A problemática em torno da certidão de uso e ocupação de solo é um dos sinais mais claros de quão difícil pode ser encontrar harmonia no concerto de interesses distintos que está em jogo dentro de um processo de licenciamento ambiental.
Recentemente, em março de 2021, o IBAMA resolveu esse problema por meio do Despacho 7013022/2020-GABIN. Apoiado na Lei 13.874/2019 (Declaração dos Direitos da Liberdade Econômica), o documento dispensa a exigência da dita certidão nos processos de licenciamento do IBAMA. A mudança foi muito bem-vinda.
Para entender o problema, tome-se o exemplo do licenciamento ambiental no setor portuário. Conforme o Decreto 8.437/2015, que regulamenta a Lei Complementar 140/2011, é de competência da União o licenciamento de portos organizados e terminais de uso privado, desde que atendam a um certo nível de movimentação de carga por ano. Faz sentido. Afinal, são projetos de infraestrutura, com grande valor estratégico para a economia nacional.
Durante esse processo de licenciamento ambiental, a Resolução 237/1997 do CONAMA exige que seja apresentada certidão de uso e ocupação de solo, emitida pela Prefeitura Municipal, declarando que o empreendimento está de acordo com a legislação municipal aplicável à área. Assim, a Resolução acaba outorgando ao Município o poder de, por qualquer motivo, se recuse a fornecer a certidão de uso e ocupação do solo. Com isso, a Prefeitura acaba ganhando o poder direto de travar todo o licenciamento. Sem certidão, sem porto.
Põe-se à evidência assim um grande choque na repartição de competências. Não é difícil imaginar o tipo de entrave que pode ser criado por agentes públicos locais, muitas vezes com base em interesses políticos circunstanciais, pela simples recusa na emissão da certidão. Um simples canetaço que prejudica a potencial geração de milhares de empregos e de acréscimo à infraestrutura comercial do país.
Por isso, a exigência feita pela Resolução 237/97 sempre foi alvo de críticas, especialmente porque não é lei, mas mesmo assim cria uma exigência que restringe direitos.
Esse cenário mudou com a promulgação da Lei 13.874/2019, a Declaração dos Direitos da Liberdade Econômica. Entre outras normas que objetivam aumentar a eficiência da máquina pública, a nova lei previu que é direito de toda pessoa “não ser exigida pela administração pública direta ou indireta certidão sem previsão expressa em lei” (art. 3º, XII). Como a Resolução 237/97 não é lei, essa exigência cai por terra.
Embora alguns órgãos ambientais ainda hesitem em deixar de exigir a certidão, o IBAMA já manifestou seu entendimento claro no sentido de que a certidão não pode mais ser exigida, no despacho interno já mencionado. Pelo menos dentro do órgão federal, a controvérsia terminou.

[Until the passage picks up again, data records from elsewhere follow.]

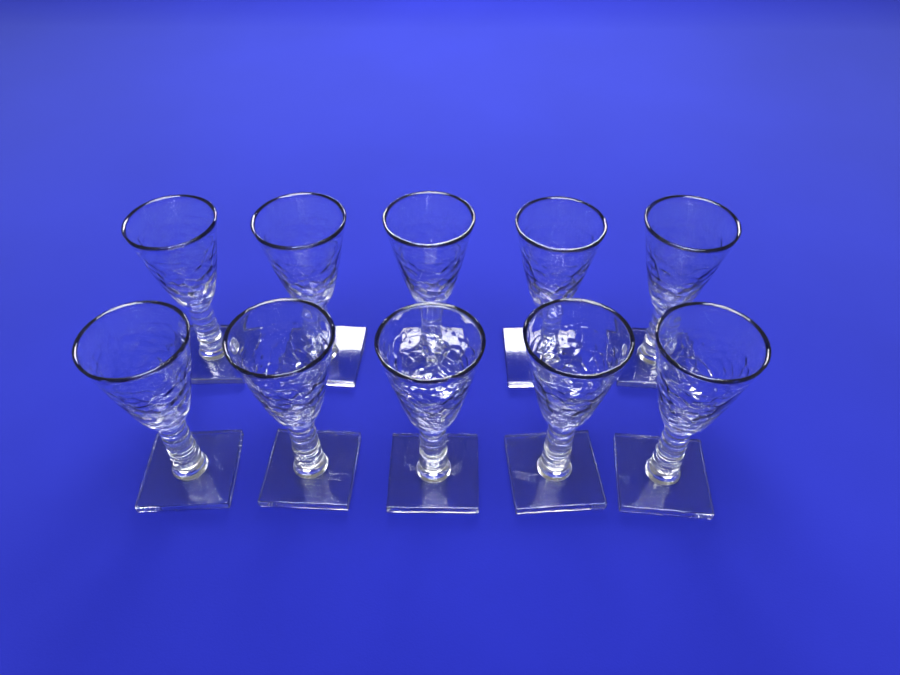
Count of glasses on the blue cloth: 10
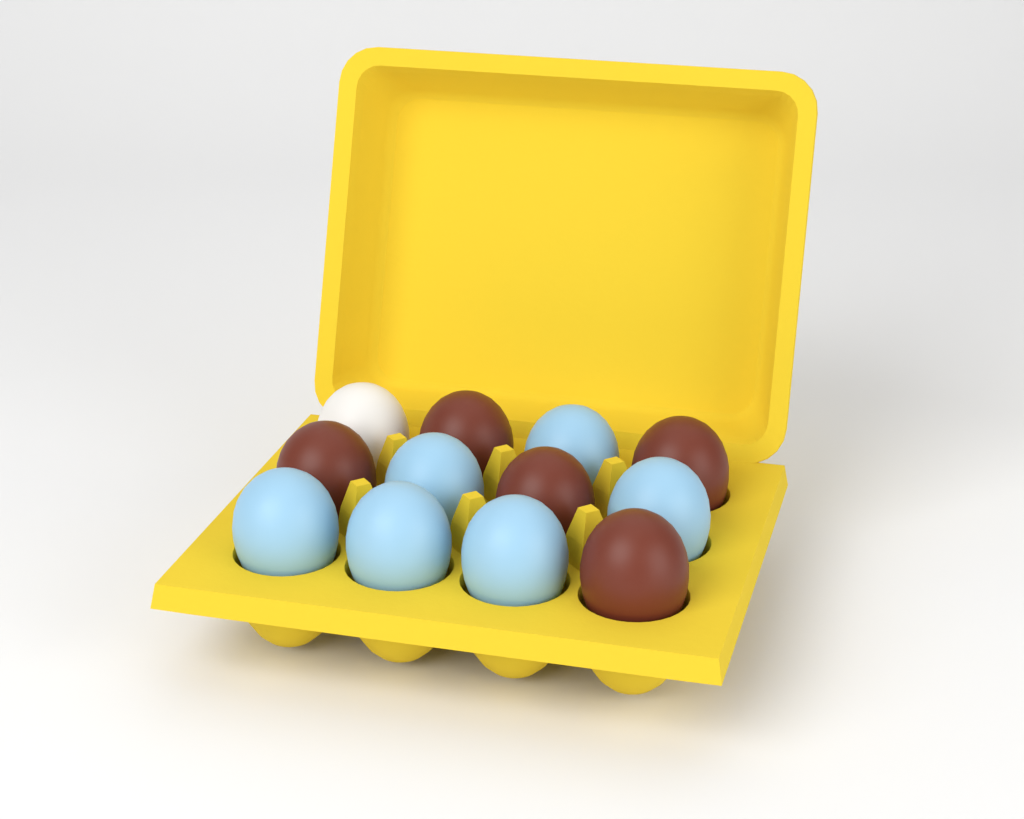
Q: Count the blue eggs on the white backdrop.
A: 6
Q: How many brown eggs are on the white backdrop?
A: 5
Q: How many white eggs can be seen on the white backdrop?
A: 1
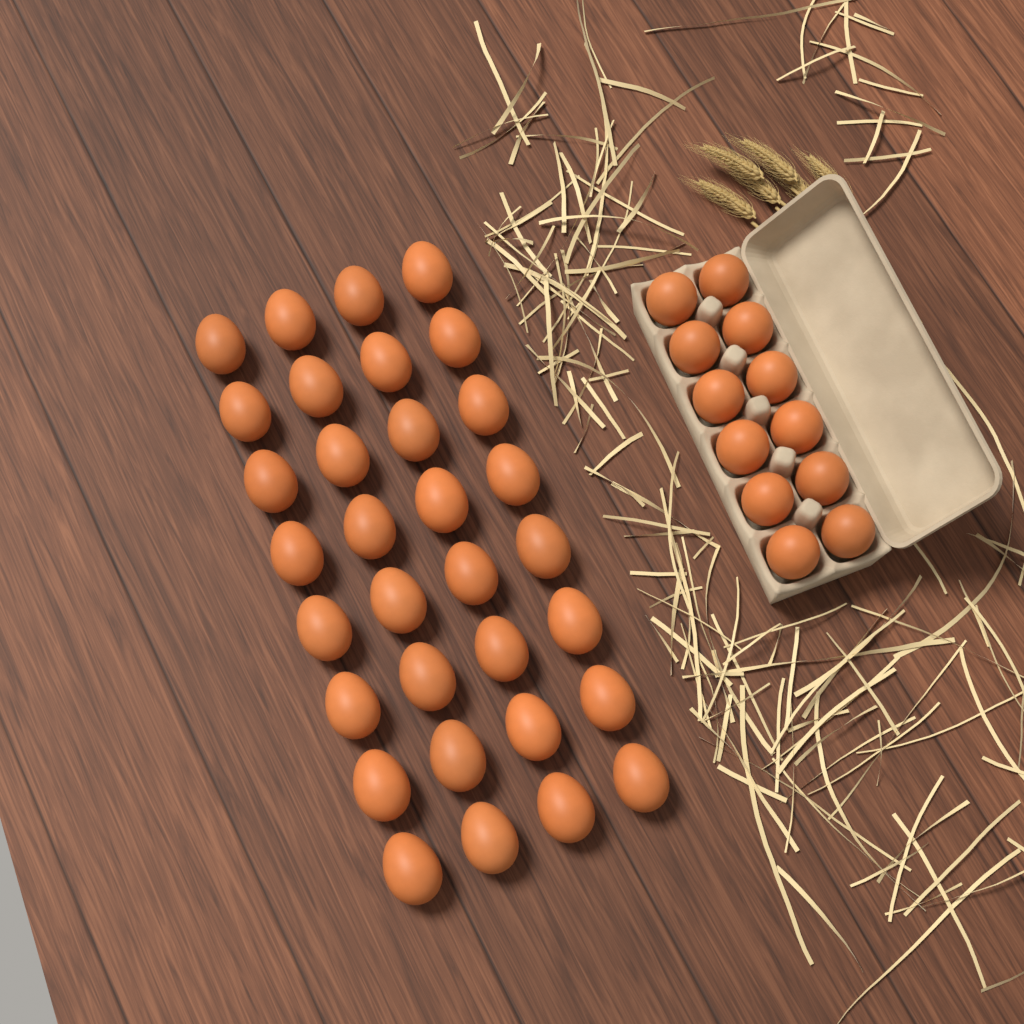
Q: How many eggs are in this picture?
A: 44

Para colocar a última pá de cal na discussão (embora ela já esteja, na prática, resolvida pela Lei da Liberdade Econômica), o Projeto de Lei Geral do Licenciamento Ambiental, recentemente aprovado na Câmara (como já informamos por aqui), prevê de uma vez por todas, em seu art. 16, que “O licenciamento ambiental independe da emissão da certidão de uso, parcelamento e ocupação do solo urbano emitida pelos municípios (…) sem prejuízo do atendimento, pelo empreendedor, da legislação aplicável a esses atos administrativos”.
A redação do dispositivo é muito feliz porque, além de esclarecer a controvérsia, também serve para afastar um dos principais receios levantados por quem defende a exigência da certidão: dispensar a certidão de uso e ocupação do solo não significa que a legislação municipal esteja livre para ser desrespeitada. Só houve a redução de uma etapa do processo.